Watson leads U.S. Senior Open
HUTCHINSON, Kan. (AP) – The local fans made Tom Watson feel every bit like the hometown favorite. Delighting the biggest gallery on the course, the popular Kansas City native shot a 4-under-par 66 Friday on the short-but-unforgiving Prairie Dunes layout and seized a 1-stroke lead after two rounds of the U.S. Senior Open.
Watson, who makes his home about 4 hours northeast of the course, had 11 one-putt greens. He recorded two bogeys and six birdies to go to 4-under 136 for the tournament.
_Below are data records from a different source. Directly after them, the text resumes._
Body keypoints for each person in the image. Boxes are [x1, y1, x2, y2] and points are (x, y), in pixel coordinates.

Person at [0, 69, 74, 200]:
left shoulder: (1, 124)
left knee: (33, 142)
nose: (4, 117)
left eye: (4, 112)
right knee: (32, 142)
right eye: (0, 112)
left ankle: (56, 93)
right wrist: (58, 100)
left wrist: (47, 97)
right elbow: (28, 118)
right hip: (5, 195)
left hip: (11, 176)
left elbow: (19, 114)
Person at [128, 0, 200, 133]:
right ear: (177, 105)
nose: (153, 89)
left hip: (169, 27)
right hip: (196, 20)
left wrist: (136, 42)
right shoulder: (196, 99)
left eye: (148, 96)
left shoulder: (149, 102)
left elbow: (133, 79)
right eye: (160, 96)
Bunched one stroke behind him were Morris Hatalsky, Bob Gilder, Mark James and defending champion Allen Doyle.
“This certainly is a homer crowd right here,” said Watson, a crowd pleaser whenever he competes in the area. “It’s been great. I saw quite a few people here I hadn’t seen for a while. They all came to Prairie Dunes to see me play. It’s fun to play in front of your home crowd.”
Hatalsky shot a 67 while Gilder birdied the last two holes for a 66 that tied Watson and Peter Jacobsen for the day’s best round.
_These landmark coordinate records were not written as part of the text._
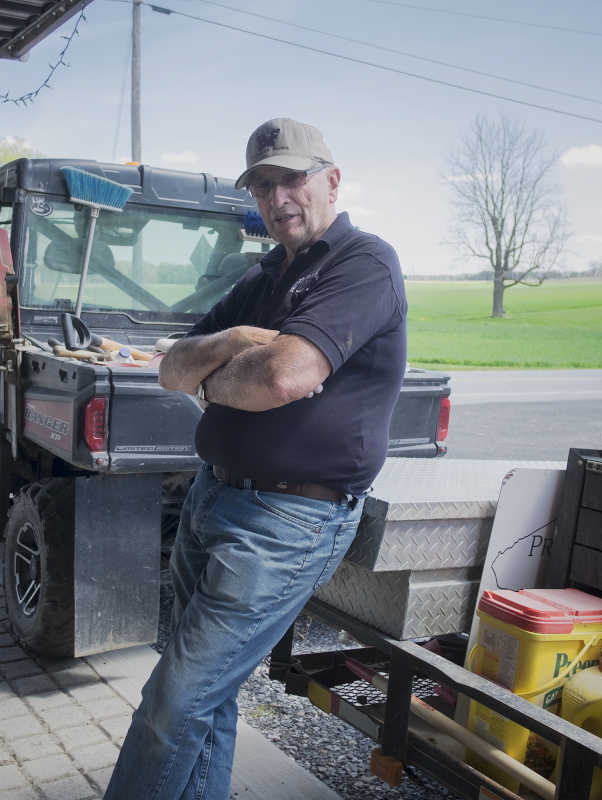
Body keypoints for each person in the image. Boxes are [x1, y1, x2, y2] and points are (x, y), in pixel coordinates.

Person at [104, 117, 408, 800]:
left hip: (289, 521)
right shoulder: (269, 273)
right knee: (204, 698)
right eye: (263, 185)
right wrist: (237, 337)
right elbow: (169, 366)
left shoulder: (363, 264)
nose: (278, 198)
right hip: (214, 497)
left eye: (292, 178)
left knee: (174, 702)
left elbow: (284, 376)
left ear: (332, 181)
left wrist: (214, 381)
James and Doyle squandered a chance to catch Watson when they both missed par putts of about 8 feet on their finishing holes.
Doyle, whose closing-round 63 last year vaulted him to the championship, had a 68 to go with his first-round 69 and is 11 under for his last three rounds of U.S. Senior Open competition.
“I kept it in the fairway and kept it on or around the greens,” he said. “So yeah, when you come to the halfway point and they’re not out of sight, you feel pretty good.”
First-round co-leaders Jay Haas and Dave Barr had terrible days after shooting 67 on Thursday.
Haas, the Champion Tour’s top money winner, four-putted No. 14 for a double-bogey on the short par-4 and wound up with a 75 – leaving him six strokes off the lead.
Barr, whose 67 was his first sub-par round in a U.S. Senior Open, kept finding the high rough that flanks every hole and creeps in close to most greens. That sent his score soaring to 76.
Jacobsen’s 66 left him two strokes back at 138, followed by D.A. Weibring and Bruce Lietzke at 139.
Gilder’s up-and-down round included three bogies, nine birdies and a double-bogey on the par-3 fourth.
“You never know on a golf course like this,” he said. “You can hit good shots and end up in that rough. You’ve got to guess half the time what you’re doing off the tee and hope that it’s right.”
Watson recovered with birdies immediately after recording bogeys on No. 3 and No. 8. On the ninth hole, a 452-yard, par-4 that was the toughest on the course Thursday, Watson hit a 7-iron low into a stiff wind that came to rest 4 feet from the cup.
“It was an adventurous round,” he said. “I had the Watson of old kind of feel today. Hit it sideways a little bit here and there and hit some really good shots and hit some bad shots and let the putter do the work.”
On the long par-4 fifth hole, he rifled a low, wind-cheating 4-iron into the wind to within 8 feet and then sank the putt.
“That’s a tough hole today, playing into the wind up that hill,” Watson said. “That’s a great hole.”
His only bad time on the greens came on the par-3 fourth when he three-putted from 20 feet.
“I had a lousy second putt,” he said. “Yanked it left.”
Loren Roberts, a three-time winner on this year’s over-50 tour and second-leading money winner, was 3-over at 143.
Walter Hall, while shooting a 77, had a hole-in-one for the second year in a row in this tournament. Hall holed out a 7-iron on No. 10, his first hole, and became the fourth player to score multiple holes-in-one at the same USGA championship.
“It gave me a great start, but I came back to earth real quick,” he said. “I three-putted. I bogeyed the next hole, and then three-putted the next hole. I think I got a little overconfident, and it went south.”